Читаем 58 с половиной или записки лагерного придурка полностью

После первого опыта -- конкурса на лучший рассказ -- в Юлике проснулась тяга к писанию -- из нас двоих он один обладал тем, что называют творческой энергией. "К писанию" не надо понимать буквально. Лучше сказать: тяга к сочинительству. Писать в тех условиях было сложно, а хранить написанное -опасно.

Году в 64-м, в Норвегии, мы познакомились с Оддом Нансеном, сыном знаменитого Фритьофа. Оказалось, товарищ по несчастью: во время войны был интернирован и сидел у немцев в лагере. Нансен подарил нам свою книгу "Day after day" -- "День за днем" -- написанную, как он с гордостью объяснил, в лагере на туалетной бумаге.
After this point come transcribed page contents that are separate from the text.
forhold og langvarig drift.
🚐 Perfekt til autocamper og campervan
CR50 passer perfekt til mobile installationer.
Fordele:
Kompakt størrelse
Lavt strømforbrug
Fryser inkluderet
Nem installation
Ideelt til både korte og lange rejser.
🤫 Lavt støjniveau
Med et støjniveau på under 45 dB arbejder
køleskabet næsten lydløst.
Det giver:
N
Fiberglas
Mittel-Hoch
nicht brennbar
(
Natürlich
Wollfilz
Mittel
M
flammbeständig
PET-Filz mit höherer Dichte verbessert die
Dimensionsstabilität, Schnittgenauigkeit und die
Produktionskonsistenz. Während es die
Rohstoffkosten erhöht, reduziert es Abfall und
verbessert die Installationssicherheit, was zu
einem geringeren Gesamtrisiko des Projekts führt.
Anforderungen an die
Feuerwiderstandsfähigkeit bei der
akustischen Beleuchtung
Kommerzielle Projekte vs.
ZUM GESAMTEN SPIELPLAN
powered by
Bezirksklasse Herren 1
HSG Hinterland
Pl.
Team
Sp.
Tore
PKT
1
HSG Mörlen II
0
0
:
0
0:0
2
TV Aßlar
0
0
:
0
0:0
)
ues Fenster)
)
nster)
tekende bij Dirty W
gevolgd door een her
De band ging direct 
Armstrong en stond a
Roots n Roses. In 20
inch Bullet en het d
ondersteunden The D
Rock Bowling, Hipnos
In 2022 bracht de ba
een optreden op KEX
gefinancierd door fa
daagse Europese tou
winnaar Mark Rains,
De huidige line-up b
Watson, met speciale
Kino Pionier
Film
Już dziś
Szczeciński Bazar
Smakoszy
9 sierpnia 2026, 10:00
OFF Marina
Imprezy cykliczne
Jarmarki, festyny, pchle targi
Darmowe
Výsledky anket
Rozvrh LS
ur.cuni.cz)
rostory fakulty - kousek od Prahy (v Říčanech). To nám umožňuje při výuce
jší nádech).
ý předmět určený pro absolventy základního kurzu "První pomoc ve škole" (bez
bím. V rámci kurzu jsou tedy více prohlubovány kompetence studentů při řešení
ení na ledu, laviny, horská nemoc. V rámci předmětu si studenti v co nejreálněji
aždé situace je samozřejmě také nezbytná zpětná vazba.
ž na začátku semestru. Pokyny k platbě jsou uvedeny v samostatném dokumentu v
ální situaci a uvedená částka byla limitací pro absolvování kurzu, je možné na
В наших лагерях туалетной бумаги не было -- как и многого другого. Поэтому Юлик стал сочинять стихи: их легче запомнить. На работе можно было записать на клочках бумаги -- скажем, на испорченных бланках -- запомнить и выбросить: шмоны бывали и в зоне и в конторе. (Во время очередного обыска мы спрятали в печку, присыпав золой, рукопись "Лучшего из них". А в золе оказались тлеющие угольки, и рассказ сгорел. Вопреки уверениям Булгакова, рукописи горят: могут погореть и их авторы. Правда, наш сгоревший рассказ возродился из пепла, как птичка Феникс -- но об этом разговор впереди.)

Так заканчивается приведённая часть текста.